**Written task:** If a line in the records below holds the string "gạch", count it; give only the total.

Collected data
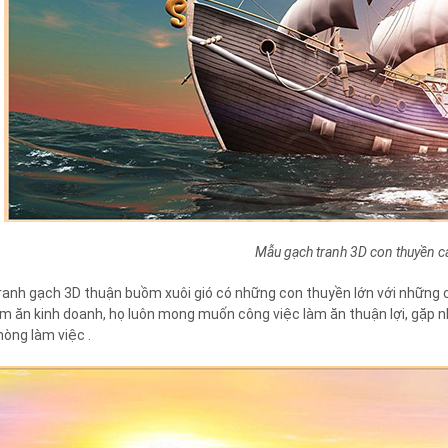
Mẫu gạch tranh 3D con thuyền c
ranh gạch 3D thuận buồm xuôi gió có những con thuyền lớn với những 
àm ăn kinh doanh, họ luôn mong muốn công việc làm ăn thuận lợi, gặp 
hòng làm việc .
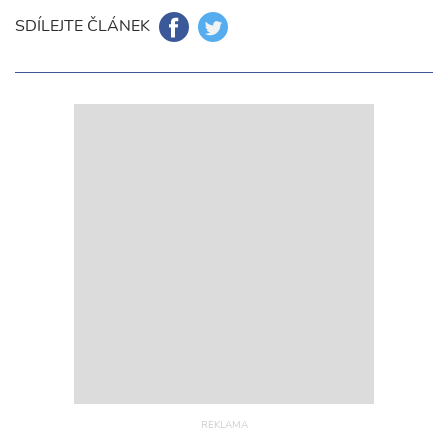
SDÍLEJTE ČLÁNEK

**Output below:** 2